The Bulletin states that a dispute between a provider and the insurer as to the reasonableness of the charge for services does not void the insurer’s obligation to its insureds and claimants to pay the amount ultimately determined to be reasonable. Further, the insurer also has an obligation to protect its insureds and claimants from any consequences of such a dispute.

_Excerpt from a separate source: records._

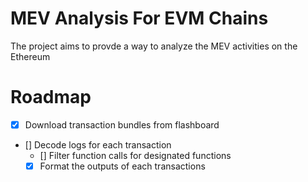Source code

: # MEV Analysis For EVM Chains

The project aims to provde a way to analyze the MEV activities on the Ethereum

# Roadmap
- [X] Download transaction bundles from flashboard
- [] Decode logs for each transaction
  - [] Filter function calls for designated functions
  - [X] Format the outputs of each transactions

The Bulletin was issued decades before the Covenant decision and in the context of disputes over the reasonableness of charges billed by healthcare providers. Nevertheless, when a provider seeks collection from a patient whose treatment is covered by no-fault, the Department’s stated position is that a no-fault insurer is obligated to defend its insured against any attempt by the provider to collect. Consequently, if a provider initiates collection or files suit against a patient, and assuming that the insurer has not already paid the benefits to the patient, the provider and the no-fault insurer should end up dealing directly with one another, even if the patient has not assigned the benefits to the provider.

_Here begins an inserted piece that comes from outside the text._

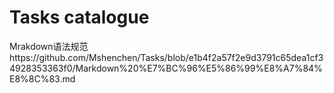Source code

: # Tasks  catalogue
Mrakdown语法规范https://github.com/Mshenchen/Tasks/blob/e1b4f2a57f2e9d3791c65dea1cf34928353363f0/Markdown%20%E7%BC%96%E5%86%99%E8%A7%84%E8%8C%83.md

Whether the Department modifies or even rescinds Bulletin 92-03 in light of the Covenantdecision remains to be seen. However, the Bulletin is not inconsistent with the Covenantopinion, because the Bulletin addresses an insurer’s obligations when health care providers seek to collect from persons covered by no-fault insurance.
Recommendations for Physicians
It is advisable for Michigan physicians who treat patients covered by no-fault insurance to obtain the patient’s written assignment of benefits each time services are furnished, in order to have a legally recognized basis to directly bill and collect from the no-fault insurer. If a physician has furnished services without the patient’s written assignment, the physician should still timely bill and place the no-fault insurer, and the patient, on notice of the charges and claim for medical services rendered. Physicians may also seek assignments from patients after services have been rendered.
If the insurer fails to voluntarily pay or to deal directly with a physician, the physician may have no choice but to pursue collection from the patient, at which time the insurer should step in and deal directly with the physician per Bulletin 92-03. If that fails to occur and if the physician files suit against the patient, the patient would normally have grounds to bring the insurer into the litigation, assuming the insurer has not already paid the benefits to the patient. Ultimately, physicians should end up dealing directly with the insurer.
Physicians, however, are at risk if the insurer and patient reach a settlement between themselves, as was the case in the Covenant litigation, or if the insurer otherwise pays the benefits directly to the insured. While the Covenant opinion does not preclude a physician from collecting from the patient, that remedy will not be meaningful when the insurer has already paid the benefits to the patient and the patient is uncollectible when the physician pursues collection.